Tasting Washington - with food

The best news for wine lovers from Saturday’s Playing Matchmaker seminar at Taste Washington: the experts all agree that the best way to pair wine is to drink more of it. The advice garnered by moderator Jamie Peha of Table Talk Northwest ranged from buying an extra bottle to drink in the afternoon as you cook to just having more bottles open. Whether you’ve got plans to host an elaborate dinner party or are just wondering which random bottle that a friend brought over to drink with your Tuesday night meal, the panel offered the kind of bite-sized (pun intended) tips that are easy to put into practice.

Sparkling goes with anything: Jameson Fink, editor of the Grape Collective kicked this one off, explaining that bubbles cut through any richness (great for comfort food like mac n’ cheese), letting you return to the food refreshed. The lower-alcohol wine Gruner Veltliner was also held up as an example of an easy one to pair with a wide variety of foods.

Mushrooms are Magic: Lenny Rede, of Esquin Wine & Spirits, introduced the concept of a “bridge.” The earthiness of mushrooms picks up the earthiness of wine, connecting the two—making the pairing work. So when trying a less traditional connection, such as a red wine with fish: simply add a mushroom sauce. Purple Wine Café & Wine Bar chef Harry Mills suggested that the French sauce gastrique was another good bridge, with the caramelized brown sugars and bright acid picking up the sweetness and acidity of wines.

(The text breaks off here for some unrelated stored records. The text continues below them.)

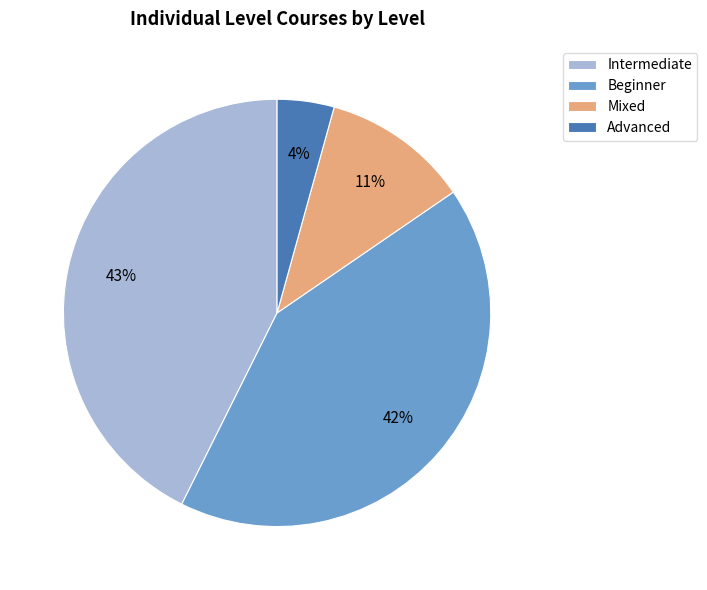

Is there a majority slice in this chart?

No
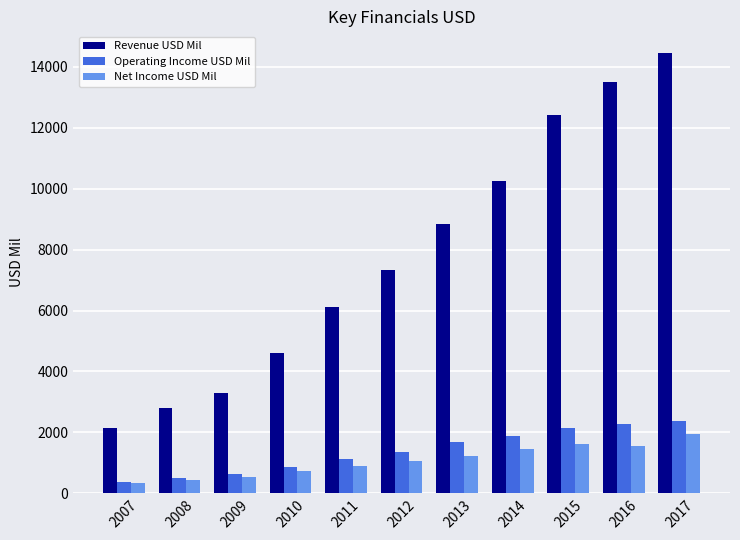

What is the lowest value of the Revenue USD Mil series?

2136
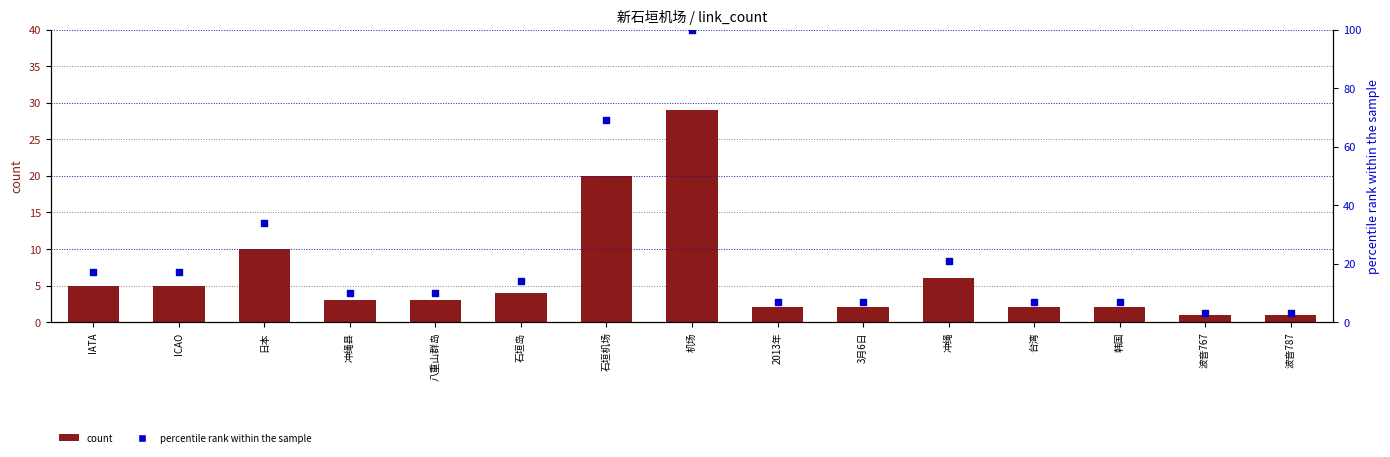

At which category is the sum across all series the highest?

机场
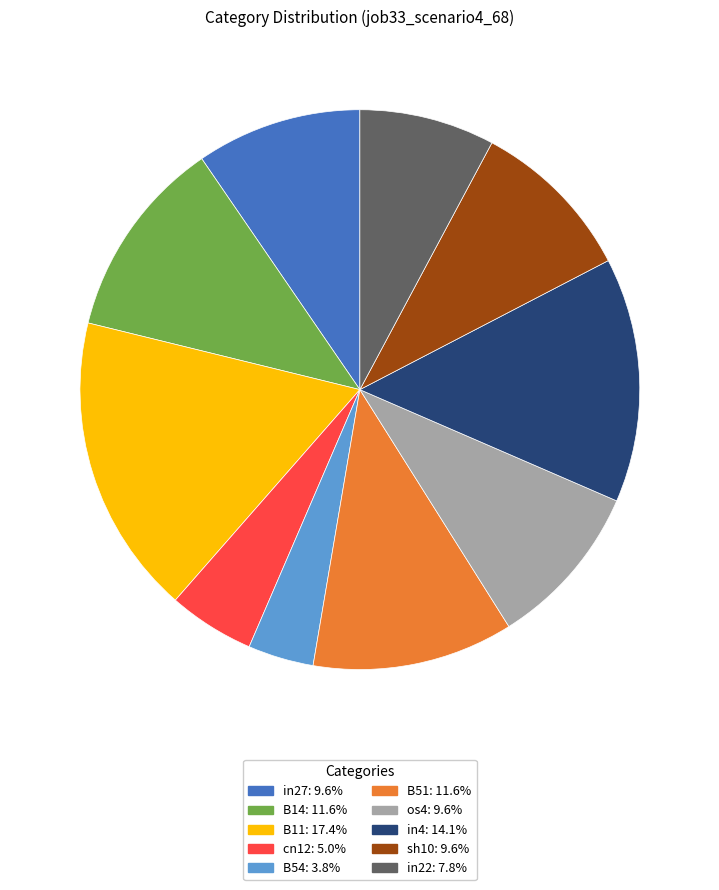

What is the largest slice in the pie chart?

B11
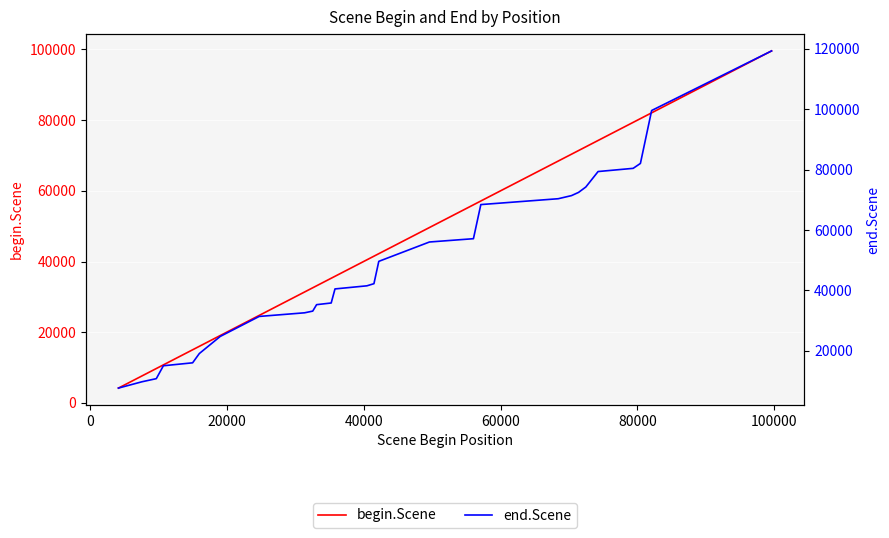

What is the smallest value displayed?

4193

Spice is Nice: Don’t be afraid to pair wine with spicy food, counseled Mills. But, he added, be selective. Alcohol opens up the palate, which makes spicy food seem even hotter. Panelists recommended riesling and vinho verde as varieties that work well, while Fink offered that slightly chilling a light red helps make it more spice-friendly.

Control the Food: “You can adjust the food, but you can’t adjust the wine,” Reggie Daigneault, of South Seattle Community College’s wine program, told the room. If you’re cooking for friends, you can add more or less salt, butter, spice, or flavor, but the wine is the wine. Both she and Mills suggested opening an extra bottle of whatever wine you’re planning to serve in the afternoon as you begin to cook, so that as you cook, you can make sure the food will let the wine shine.

Simplify the Process: Winemaker Sean Hails of Columbia Winery kept his advice simple, suggesting that you pick either the food or the wine, then allow that to inspire the other. Fink’s parting words were similar—suggesting that if you’re stressing about a big, complicated dinner (like a holiday meal with a thousand sides), then stop worrying about wine pairings, open a wide variety of nice bottles, and let people pick what they’d like to drink.